Her feet are clenched tight, which is one of the potential symptoms of lead. Her appetite, however, is voracious, something you don't normally see in lead patients. She has had one week of chelation therapy and her levels are now 'within normal range'. She still cannot stand and is very wobbly. Most of her parasites are now gone. We have named her Spirit.

We also were brought a female pheasant today, the apparent victim of a dog attack, but it appears it was the most recent attack. She has some injuries that suggest an earlier attack as well. Poor little thing. She is on pain meds and antibiotics.
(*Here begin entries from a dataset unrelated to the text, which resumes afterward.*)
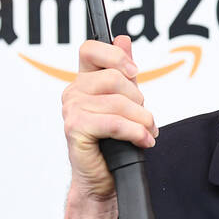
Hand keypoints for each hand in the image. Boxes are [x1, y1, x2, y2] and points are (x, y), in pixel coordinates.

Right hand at [58, 36, 158, 218]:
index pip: (90, 49)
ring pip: (120, 103)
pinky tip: (143, 141)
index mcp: (84, 82)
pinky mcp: (76, 128)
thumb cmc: (112, 144)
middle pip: (116, 78)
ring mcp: (72, 110)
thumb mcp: (124, 103)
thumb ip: (122, 71)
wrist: (102, 180)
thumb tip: (123, 39)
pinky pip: (115, 122)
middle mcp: (74, 92)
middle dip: (140, 102)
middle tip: (146, 121)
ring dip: (142, 121)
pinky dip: (136, 133)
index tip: (134, 72)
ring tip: (147, 134)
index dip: (115, 55)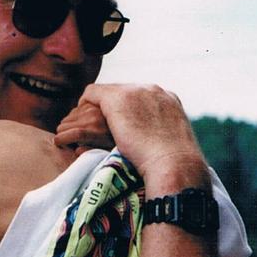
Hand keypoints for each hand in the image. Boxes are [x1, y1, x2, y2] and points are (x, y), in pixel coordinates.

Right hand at [55, 102, 113, 156]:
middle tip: (69, 140)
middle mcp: (91, 117)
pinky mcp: (93, 102)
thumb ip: (90, 151)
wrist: (128, 125)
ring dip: (69, 125)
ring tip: (78, 131)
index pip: (68, 134)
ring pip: (67, 117)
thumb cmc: (118, 141)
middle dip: (63, 133)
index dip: (60, 140)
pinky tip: (84, 122)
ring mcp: (92, 108)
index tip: (58, 143)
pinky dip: (76, 117)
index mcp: (94, 131)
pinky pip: (75, 109)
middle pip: (63, 125)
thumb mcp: (106, 151)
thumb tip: (77, 150)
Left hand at [76, 84, 205, 180]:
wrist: (173, 164)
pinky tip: (79, 116)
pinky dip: (85, 103)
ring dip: (99, 106)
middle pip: (125, 92)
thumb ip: (163, 136)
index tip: (121, 125)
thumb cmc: (176, 166)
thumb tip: (156, 143)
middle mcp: (154, 90)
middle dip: (114, 106)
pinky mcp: (118, 99)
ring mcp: (136, 92)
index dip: (130, 111)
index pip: (143, 98)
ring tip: (86, 121)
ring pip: (109, 92)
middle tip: (101, 123)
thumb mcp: (174, 145)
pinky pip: (93, 93)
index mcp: (170, 101)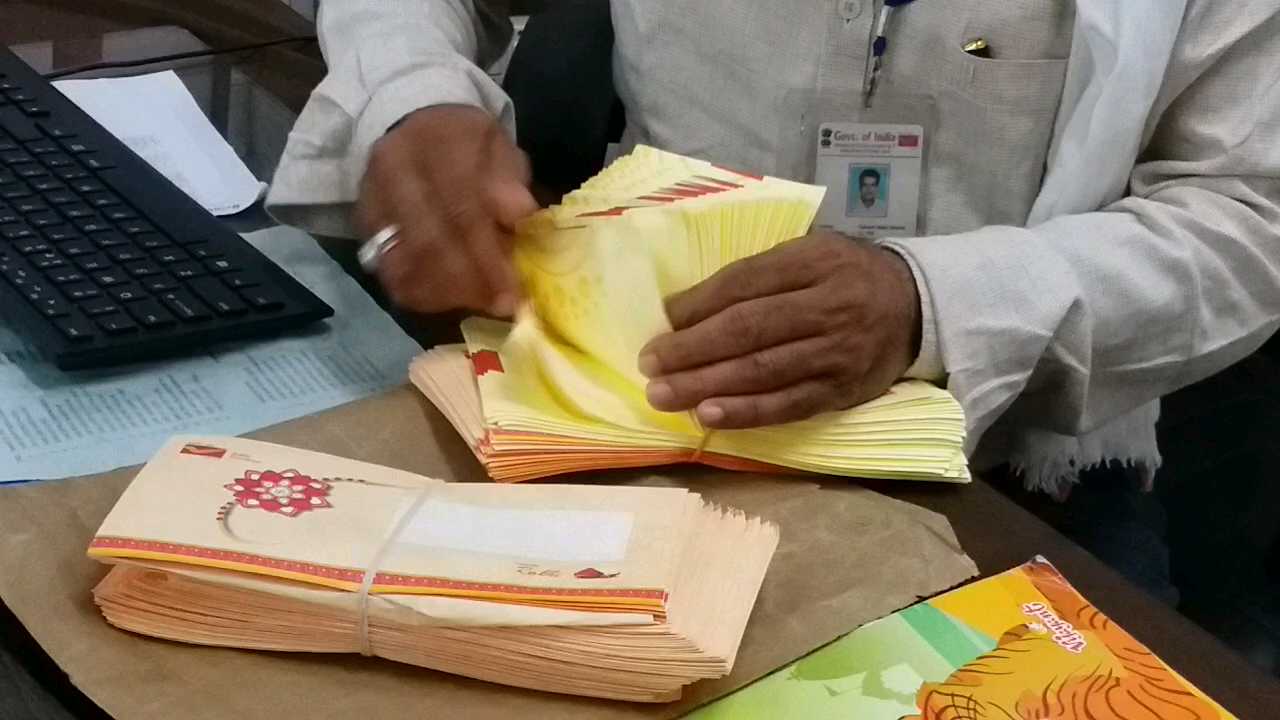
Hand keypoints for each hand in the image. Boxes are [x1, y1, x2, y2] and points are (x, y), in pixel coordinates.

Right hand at [355, 105, 538, 315]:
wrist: (413, 122)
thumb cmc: (467, 142)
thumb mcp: (499, 147)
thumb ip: (510, 180)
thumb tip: (521, 215)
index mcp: (438, 142)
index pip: (462, 209)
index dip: (488, 258)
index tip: (514, 292)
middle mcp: (395, 168)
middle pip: (429, 242)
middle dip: (469, 283)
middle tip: (500, 305)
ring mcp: (372, 198)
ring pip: (403, 262)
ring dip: (445, 293)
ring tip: (478, 303)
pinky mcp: (362, 223)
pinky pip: (388, 270)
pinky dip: (419, 292)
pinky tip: (448, 298)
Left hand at [638, 232, 921, 428]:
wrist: (916, 306)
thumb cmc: (845, 275)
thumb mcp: (808, 253)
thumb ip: (754, 275)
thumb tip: (683, 308)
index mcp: (814, 263)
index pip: (746, 284)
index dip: (699, 305)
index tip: (661, 322)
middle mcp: (827, 307)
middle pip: (749, 329)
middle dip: (693, 350)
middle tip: (650, 365)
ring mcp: (836, 354)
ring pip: (763, 372)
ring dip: (707, 386)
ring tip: (665, 394)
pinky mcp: (842, 391)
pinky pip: (788, 406)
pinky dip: (747, 412)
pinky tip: (709, 415)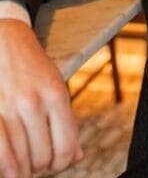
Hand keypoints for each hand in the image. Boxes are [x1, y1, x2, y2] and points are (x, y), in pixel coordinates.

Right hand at [0, 20, 81, 177]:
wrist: (6, 45)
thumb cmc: (34, 71)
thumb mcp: (57, 88)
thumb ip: (66, 122)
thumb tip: (77, 156)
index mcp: (57, 96)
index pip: (65, 147)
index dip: (61, 163)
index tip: (56, 165)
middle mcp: (35, 103)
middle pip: (42, 157)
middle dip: (40, 167)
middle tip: (36, 164)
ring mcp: (11, 108)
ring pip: (21, 159)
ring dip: (22, 169)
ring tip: (22, 165)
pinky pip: (1, 150)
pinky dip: (7, 166)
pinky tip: (10, 170)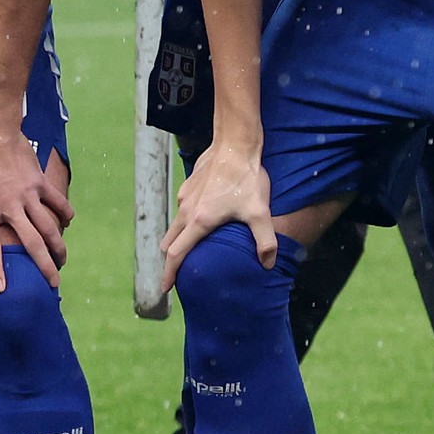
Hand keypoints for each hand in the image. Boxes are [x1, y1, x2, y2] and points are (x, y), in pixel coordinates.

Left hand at [0, 118, 64, 292]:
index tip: (1, 289)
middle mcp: (10, 206)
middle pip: (31, 243)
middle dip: (44, 266)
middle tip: (52, 284)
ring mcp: (28, 194)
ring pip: (49, 227)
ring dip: (58, 246)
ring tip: (62, 261)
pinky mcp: (40, 182)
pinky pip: (57, 202)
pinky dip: (65, 213)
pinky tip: (68, 223)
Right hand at [160, 139, 275, 275]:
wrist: (234, 144)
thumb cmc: (245, 178)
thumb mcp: (259, 212)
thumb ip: (265, 241)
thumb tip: (268, 265)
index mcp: (199, 221)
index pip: (176, 254)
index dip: (169, 273)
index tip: (164, 289)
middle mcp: (187, 211)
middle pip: (169, 243)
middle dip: (170, 262)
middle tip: (176, 276)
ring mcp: (185, 197)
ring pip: (174, 226)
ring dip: (176, 242)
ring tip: (188, 253)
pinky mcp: (189, 187)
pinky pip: (182, 212)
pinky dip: (184, 225)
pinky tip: (200, 224)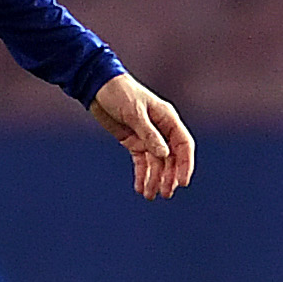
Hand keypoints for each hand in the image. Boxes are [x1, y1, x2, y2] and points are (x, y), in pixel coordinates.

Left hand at [88, 74, 195, 200]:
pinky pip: (141, 162)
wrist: (97, 87)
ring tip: (149, 195)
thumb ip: (149, 134)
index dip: (185, 164)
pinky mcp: (133, 141)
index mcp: (167, 119)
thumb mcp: (134, 113)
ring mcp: (147, 137)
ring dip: (154, 179)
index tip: (182, 182)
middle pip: (171, 158)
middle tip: (165, 194)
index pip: (183, 145)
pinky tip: (139, 187)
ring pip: (156, 163)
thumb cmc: (119, 93)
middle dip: (169, 176)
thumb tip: (164, 155)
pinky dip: (141, 174)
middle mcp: (160, 130)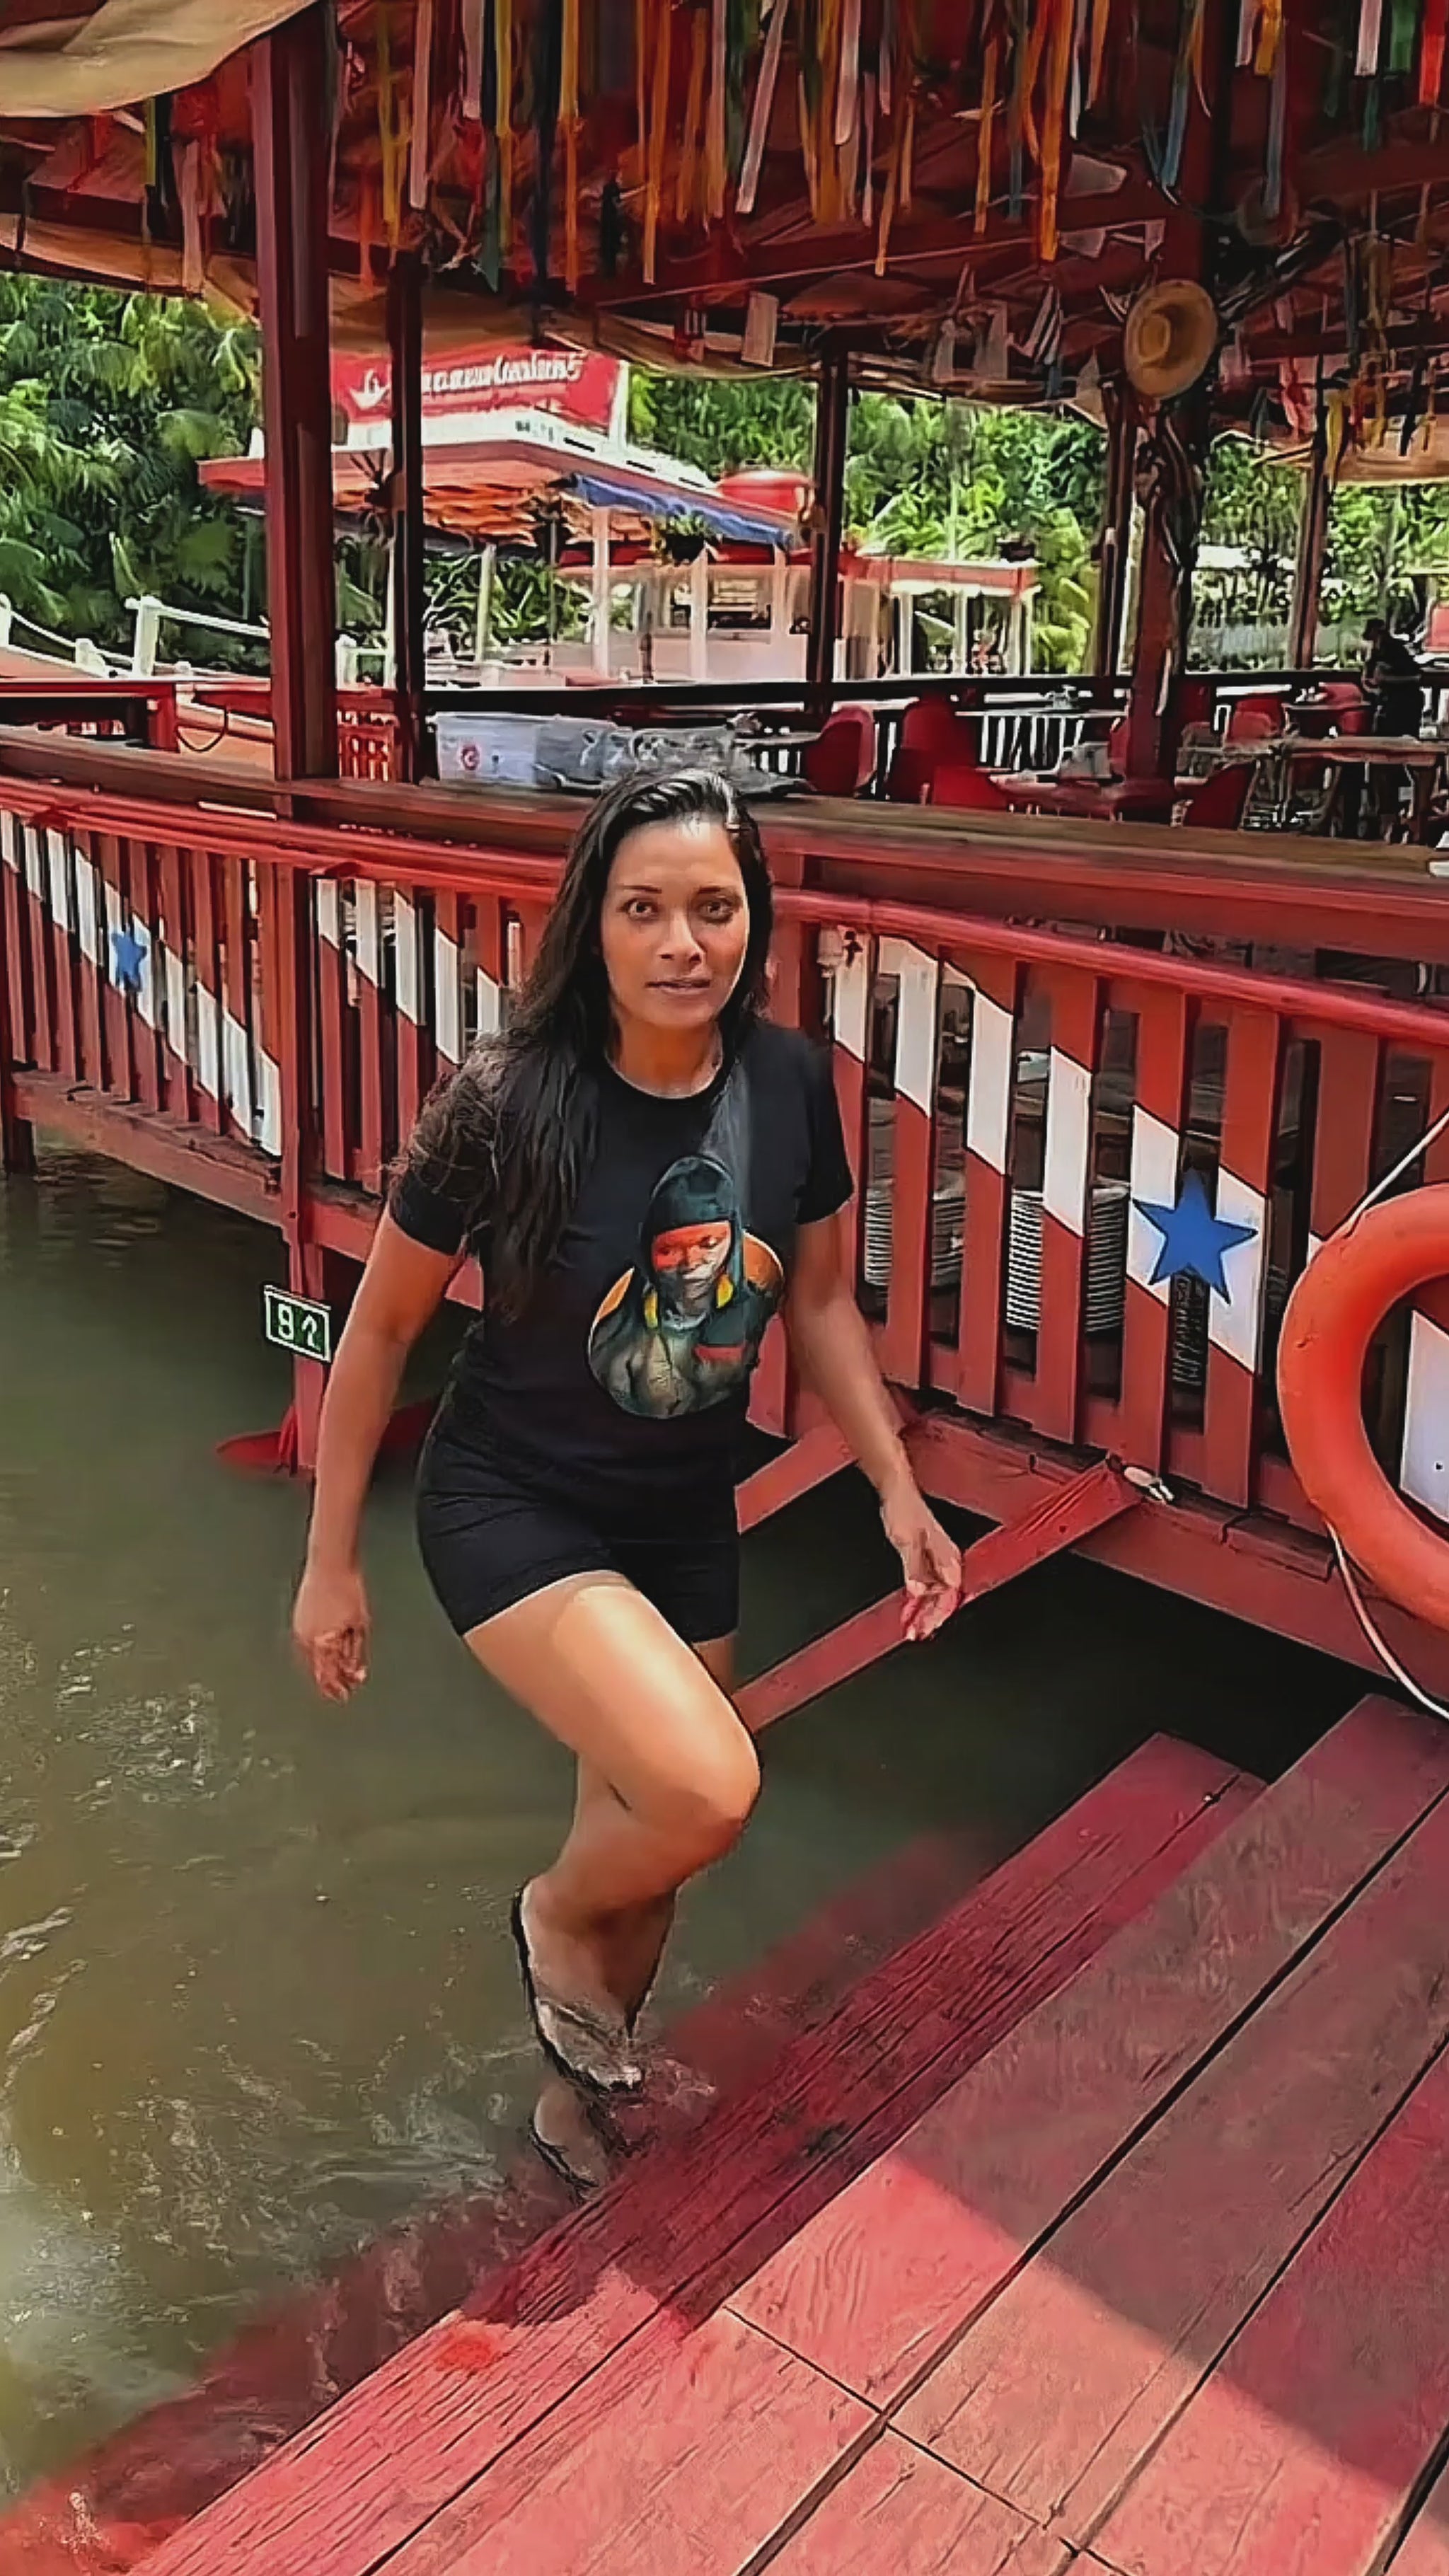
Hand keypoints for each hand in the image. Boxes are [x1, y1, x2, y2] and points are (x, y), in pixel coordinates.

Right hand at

We will have to assess what her possibilities are in the next few days.

That's all for now...............Debbie

Feathered brothers and sisters, you came to us broken and as you bled…….we saw you desperate, dehydrated, desiccated, diseased, distressed, emaciated, famished, frayed, frightened, helpless, hungry, ragged, ravenous, shaken, shocked, shot, sickly, stressed, stunned, tattered, thirsty, traumatized, torn, weary and wounded. Defiantly, you stood us off with your last breath as we tried to tend to you. We saw you come in as cute, naked, fuzzy, cuddly youth, as mischievous, defiant adolescents, as fierce, regal rulers of the sky and as cunning, maimed elders whose time on earth was almost done. You endeared yourselves to us, bit us, charmed us, footed us, delighted us, hissed at us, talked to us, mantled at us, and graced us with your presence.

Some of you mended and were able to go on your way, never looking back. Some of you were injured in ways that prevented you from going, so you stayed with us to teach us…….And we came to love you. Others were too far gone, and you went home - where you fly free from pain with the Great One. All of you have touched us, and we are changed because of you.